# Supplied material:

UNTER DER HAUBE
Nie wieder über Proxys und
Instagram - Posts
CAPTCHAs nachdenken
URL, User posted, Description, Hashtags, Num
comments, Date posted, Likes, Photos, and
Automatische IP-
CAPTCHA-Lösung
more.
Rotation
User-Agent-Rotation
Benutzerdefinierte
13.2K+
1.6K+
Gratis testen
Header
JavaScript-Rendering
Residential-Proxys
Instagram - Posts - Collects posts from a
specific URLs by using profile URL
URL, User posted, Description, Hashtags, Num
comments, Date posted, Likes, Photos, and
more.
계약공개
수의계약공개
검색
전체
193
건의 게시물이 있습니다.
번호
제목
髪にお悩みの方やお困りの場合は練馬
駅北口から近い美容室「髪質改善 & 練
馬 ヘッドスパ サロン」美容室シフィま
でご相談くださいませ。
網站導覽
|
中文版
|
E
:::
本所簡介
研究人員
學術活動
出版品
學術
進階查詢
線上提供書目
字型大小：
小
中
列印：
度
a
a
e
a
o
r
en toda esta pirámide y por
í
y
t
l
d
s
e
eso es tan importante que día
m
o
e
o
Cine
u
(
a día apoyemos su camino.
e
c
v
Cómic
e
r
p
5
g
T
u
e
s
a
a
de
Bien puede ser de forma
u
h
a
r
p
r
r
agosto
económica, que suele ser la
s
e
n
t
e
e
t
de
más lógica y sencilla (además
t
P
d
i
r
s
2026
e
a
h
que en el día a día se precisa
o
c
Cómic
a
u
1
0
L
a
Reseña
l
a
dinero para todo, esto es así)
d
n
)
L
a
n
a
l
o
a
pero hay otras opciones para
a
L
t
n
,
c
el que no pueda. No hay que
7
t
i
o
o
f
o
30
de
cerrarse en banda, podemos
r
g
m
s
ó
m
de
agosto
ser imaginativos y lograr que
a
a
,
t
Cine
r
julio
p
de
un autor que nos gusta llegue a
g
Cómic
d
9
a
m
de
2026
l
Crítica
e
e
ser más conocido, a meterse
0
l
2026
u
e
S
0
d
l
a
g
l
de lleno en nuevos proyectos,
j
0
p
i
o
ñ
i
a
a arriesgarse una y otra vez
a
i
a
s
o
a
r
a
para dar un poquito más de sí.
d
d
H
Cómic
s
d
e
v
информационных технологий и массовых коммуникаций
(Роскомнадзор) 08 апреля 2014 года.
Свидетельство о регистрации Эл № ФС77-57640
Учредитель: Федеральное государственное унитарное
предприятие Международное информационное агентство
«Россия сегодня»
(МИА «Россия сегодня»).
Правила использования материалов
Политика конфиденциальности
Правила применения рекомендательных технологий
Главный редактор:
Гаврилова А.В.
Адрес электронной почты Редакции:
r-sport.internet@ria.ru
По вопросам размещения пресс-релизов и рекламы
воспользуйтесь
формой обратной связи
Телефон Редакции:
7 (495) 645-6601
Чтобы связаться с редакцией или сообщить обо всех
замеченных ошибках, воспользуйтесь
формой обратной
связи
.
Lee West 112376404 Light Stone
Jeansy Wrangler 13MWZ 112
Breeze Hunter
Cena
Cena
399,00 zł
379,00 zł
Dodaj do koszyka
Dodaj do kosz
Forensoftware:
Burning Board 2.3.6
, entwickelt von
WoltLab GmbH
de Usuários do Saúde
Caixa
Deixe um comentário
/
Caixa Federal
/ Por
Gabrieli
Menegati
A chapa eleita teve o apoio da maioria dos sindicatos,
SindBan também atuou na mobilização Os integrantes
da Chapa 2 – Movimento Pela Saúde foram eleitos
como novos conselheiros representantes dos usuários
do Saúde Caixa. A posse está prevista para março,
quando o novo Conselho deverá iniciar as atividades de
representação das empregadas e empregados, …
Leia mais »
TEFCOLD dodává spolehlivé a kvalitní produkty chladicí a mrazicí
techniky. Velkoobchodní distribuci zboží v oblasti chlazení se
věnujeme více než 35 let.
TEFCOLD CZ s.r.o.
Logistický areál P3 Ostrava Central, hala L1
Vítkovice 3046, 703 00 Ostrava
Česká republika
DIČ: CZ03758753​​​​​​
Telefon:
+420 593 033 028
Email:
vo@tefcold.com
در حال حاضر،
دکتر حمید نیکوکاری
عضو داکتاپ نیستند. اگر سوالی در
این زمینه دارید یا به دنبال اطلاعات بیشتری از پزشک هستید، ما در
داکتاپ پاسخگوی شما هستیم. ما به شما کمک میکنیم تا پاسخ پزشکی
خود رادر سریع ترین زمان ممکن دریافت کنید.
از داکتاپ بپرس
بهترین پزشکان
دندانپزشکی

# Exercise brief:
Give the number, and nothing else, of lines in the listing above that include the word "Caixa".

# Written solution:
3